(Available data Opens)
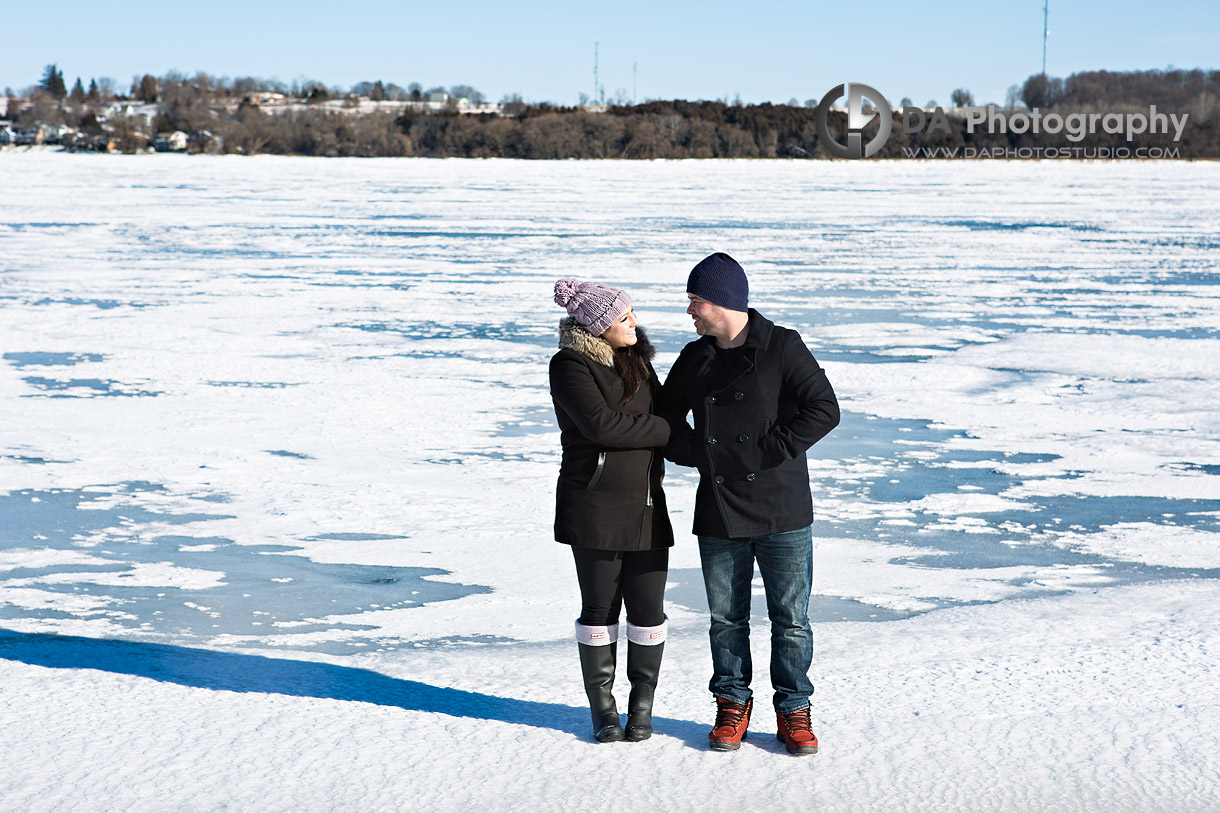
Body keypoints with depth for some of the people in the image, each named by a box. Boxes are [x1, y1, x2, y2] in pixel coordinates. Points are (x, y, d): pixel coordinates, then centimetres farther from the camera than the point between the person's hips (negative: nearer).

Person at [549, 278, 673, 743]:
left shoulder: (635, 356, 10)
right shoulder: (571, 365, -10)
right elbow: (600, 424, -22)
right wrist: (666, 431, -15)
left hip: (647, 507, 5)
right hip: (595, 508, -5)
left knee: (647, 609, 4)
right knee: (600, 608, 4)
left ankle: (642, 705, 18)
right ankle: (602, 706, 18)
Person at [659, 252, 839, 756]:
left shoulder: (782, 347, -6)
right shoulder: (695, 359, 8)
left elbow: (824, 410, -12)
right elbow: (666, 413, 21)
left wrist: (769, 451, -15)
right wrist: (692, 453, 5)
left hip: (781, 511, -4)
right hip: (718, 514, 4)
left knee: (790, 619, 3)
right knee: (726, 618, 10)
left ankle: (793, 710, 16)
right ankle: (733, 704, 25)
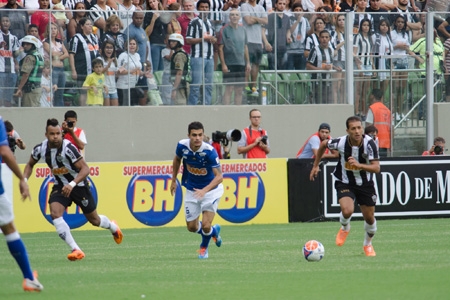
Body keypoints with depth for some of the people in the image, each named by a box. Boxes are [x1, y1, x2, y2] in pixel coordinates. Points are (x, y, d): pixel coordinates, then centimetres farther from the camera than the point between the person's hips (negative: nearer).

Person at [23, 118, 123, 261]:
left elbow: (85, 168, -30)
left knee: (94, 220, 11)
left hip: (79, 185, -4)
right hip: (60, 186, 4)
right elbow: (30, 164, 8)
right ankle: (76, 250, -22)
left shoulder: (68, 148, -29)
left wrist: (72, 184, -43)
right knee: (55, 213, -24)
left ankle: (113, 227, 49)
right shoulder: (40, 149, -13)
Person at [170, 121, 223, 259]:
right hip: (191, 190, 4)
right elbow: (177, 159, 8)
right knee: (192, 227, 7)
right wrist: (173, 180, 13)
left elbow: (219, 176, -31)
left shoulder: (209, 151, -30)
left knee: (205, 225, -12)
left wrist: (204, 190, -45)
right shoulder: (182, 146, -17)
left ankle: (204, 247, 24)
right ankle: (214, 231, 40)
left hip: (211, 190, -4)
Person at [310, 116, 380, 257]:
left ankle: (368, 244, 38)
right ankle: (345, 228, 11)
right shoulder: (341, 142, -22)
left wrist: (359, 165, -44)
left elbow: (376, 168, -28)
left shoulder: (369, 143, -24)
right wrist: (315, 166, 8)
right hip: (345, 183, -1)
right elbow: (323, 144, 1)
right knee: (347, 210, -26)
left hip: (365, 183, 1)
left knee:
(Available data Closes)
§ What you have to do: Rewrite the lines above between the line holding "left ankle: (113, 227, 49)" and the line holding "left elbow: (376, 168, -28)", inclusive. Shift every number in each keypoint's coordinates and depth by -143, and keep all other lines unchanged.

§ Completed task:
left ankle: (-30, 84, -94)
right shoulder: (-103, 6, -156)
Person at [170, 121, 223, 259]:
right hip: (48, 47, -139)
right elbow: (34, 16, -135)
right knee: (49, 84, -136)
right wrist: (30, 37, -130)
left elbow: (76, 33, -174)
left shoulder: (66, 8, -173)
left knee: (62, 82, -155)
left wrist: (61, 47, -188)
right shoulder: (39, 3, -160)
left ankle: (61, 104, -119)
right ankle: (71, 88, -103)
left hip: (68, 47, -147)
Person at [310, 116, 380, 257]:
left ankle: (225, 101, -105)
right ankle: (202, 85, -132)
right shoulder: (198, -1, -165)
left wrist: (216, 22, -187)
left elbow: (233, 25, -171)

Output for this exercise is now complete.